— Begin Extracted information —

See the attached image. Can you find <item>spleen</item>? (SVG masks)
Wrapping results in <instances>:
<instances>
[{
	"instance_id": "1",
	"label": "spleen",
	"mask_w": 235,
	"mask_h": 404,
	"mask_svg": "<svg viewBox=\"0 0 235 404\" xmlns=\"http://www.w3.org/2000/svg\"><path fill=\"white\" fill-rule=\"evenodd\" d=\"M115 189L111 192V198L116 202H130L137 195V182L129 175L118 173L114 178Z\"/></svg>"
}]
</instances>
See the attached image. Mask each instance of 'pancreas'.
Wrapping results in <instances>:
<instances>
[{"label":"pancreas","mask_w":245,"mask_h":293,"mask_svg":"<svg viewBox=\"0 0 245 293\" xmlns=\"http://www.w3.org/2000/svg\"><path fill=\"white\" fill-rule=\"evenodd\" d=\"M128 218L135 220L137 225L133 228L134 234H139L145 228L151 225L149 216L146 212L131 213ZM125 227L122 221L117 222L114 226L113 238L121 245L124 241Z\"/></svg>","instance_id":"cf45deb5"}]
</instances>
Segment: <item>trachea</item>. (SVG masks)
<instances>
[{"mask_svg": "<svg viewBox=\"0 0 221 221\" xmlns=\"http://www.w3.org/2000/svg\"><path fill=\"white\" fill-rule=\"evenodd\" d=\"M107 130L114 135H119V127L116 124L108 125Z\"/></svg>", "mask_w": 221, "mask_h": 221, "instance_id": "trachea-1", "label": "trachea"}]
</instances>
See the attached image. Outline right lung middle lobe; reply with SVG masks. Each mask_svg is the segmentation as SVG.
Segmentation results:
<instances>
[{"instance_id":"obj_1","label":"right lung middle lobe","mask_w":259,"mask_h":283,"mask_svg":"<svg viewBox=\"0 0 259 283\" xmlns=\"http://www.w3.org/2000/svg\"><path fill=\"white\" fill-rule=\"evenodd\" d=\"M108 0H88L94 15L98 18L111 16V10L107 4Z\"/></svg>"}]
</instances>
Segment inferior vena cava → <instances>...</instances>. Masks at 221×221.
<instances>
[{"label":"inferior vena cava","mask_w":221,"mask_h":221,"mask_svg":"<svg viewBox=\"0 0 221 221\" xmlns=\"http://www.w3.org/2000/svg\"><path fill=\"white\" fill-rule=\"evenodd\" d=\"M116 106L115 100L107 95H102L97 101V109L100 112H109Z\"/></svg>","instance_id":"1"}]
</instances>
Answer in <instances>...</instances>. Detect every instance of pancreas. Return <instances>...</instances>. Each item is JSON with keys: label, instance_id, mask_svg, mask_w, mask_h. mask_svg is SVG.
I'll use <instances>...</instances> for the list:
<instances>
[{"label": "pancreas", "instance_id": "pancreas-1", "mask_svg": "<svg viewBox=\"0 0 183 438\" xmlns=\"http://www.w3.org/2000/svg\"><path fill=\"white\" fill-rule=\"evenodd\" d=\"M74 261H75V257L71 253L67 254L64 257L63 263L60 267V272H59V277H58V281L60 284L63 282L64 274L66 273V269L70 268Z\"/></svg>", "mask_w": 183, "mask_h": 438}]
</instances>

— End Extracted information —

Put everything from the line containing "See the attached image. Outline" down to the end of the records into a numbered list, and leave out any blank lines.

Result for this task:
1. See the attached image. Outline right lung middle lobe; reply with SVG masks. Each mask_svg is the segmentation as SVG.
2. Segmentation results:
3. <instances>
4. [{"instance_id":"obj_1","label":"right lung middle lobe","mask_w":259,"mask_h":283,"mask_svg":"<svg viewBox=\"0 0 259 283\" xmlns=\"http://www.w3.org/2000/svg\"><path fill=\"white\" fill-rule=\"evenodd\" d=\"M108 0H88L94 15L98 18L111 16V10L107 4Z\"/></svg>"}]
5. </instances>
6. Segment inferior vena cava → <instances>...</instances>. Masks at 221×221.
7. <instances>
8. [{"label":"inferior vena cava","mask_w":221,"mask_h":221,"mask_svg":"<svg viewBox=\"0 0 221 221\" xmlns=\"http://www.w3.org/2000/svg\"><path fill=\"white\" fill-rule=\"evenodd\" d=\"M116 106L115 100L107 95H102L97 101V109L100 112H109Z\"/></svg>","instance_id":"1"}]
9. </instances>
10. Answer in <instances>...</instances>. Detect every instance of pancreas. Return <instances>...</instances>. Each item is JSON with keys: label, instance_id, mask_svg, mask_w, mask_h. mask_svg is SVG.
11. I'll use <instances>...</instances> for the list:
12. <instances>
13. [{"label": "pancreas", "instance_id": "pancreas-1", "mask_svg": "<svg viewBox=\"0 0 183 438\" xmlns=\"http://www.w3.org/2000/svg\"><path fill=\"white\" fill-rule=\"evenodd\" d=\"M74 261H75V257L71 253L67 254L64 257L63 263L60 267V272H59V277H58V281L60 284L63 282L64 274L66 273V269L70 268Z\"/></svg>", "mask_w": 183, "mask_h": 438}]
14. </instances>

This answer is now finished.